I need to have TMP values from my RNA-seq on mouse samples to feed to different tools to get expression values per gene. I aligned the reads using Star (Grcm38 genome and Gencode M25 for junctions annotations). As I calculated the TPM (using TPMCalculator from ncbi) using gencode annnotation, I am not finding gene names for considerable part of the genes/transcripts which account for ~25% of the expression values (being 1M). If I do the TPM normalization using ncbiRef curated annotation, of course all identified easily with symbols. I know that the difference in their annotation is due to their curation strategies and I would be more in favor of gencode annotation as they depend on ensemble both curated resources. But it makes analysis easier later on with all gene IDs being identified (I am not interested in specific gene biotypes like pseudogenes).

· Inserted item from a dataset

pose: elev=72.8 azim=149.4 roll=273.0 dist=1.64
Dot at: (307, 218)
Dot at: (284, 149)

I have 2 questions on that regard,
1- Since I need the gene symbols for downstream analysis (quantile ranking, active/nonactive), is it fine to drop the genes from gencode of which can't be correlated to other annotations and account for 25% of the expression (TPM-wise).

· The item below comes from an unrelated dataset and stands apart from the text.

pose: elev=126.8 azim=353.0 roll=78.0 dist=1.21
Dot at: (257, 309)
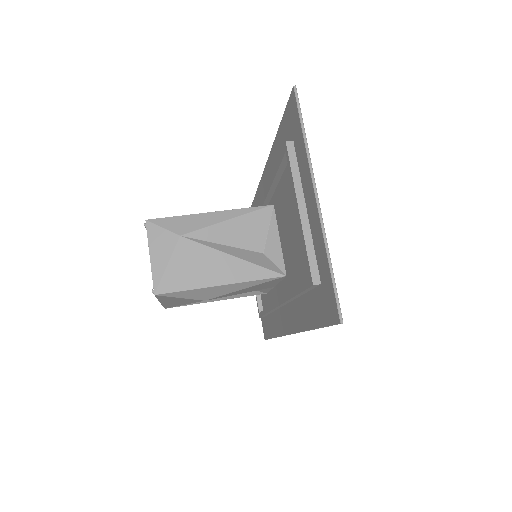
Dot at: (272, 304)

2- Is it fine to use the BAM files aligned (using gencode for juctions) and feed it to TPMCalculator using the gtf of ncbiRef. The alignments were done on GRCm38. And i imagine as long the counts are to be treated per gene (rather than by transcript) it should be okay. It might not have that effect with normal TPM normalization (estimating gene length in conventional method) but as this tool calculates the gene effective length taking into consideration different transcripts of the gene and any overlapping features, the annotation might make slight differences in the values.
Any insights are appreciated and soory already for the naive question.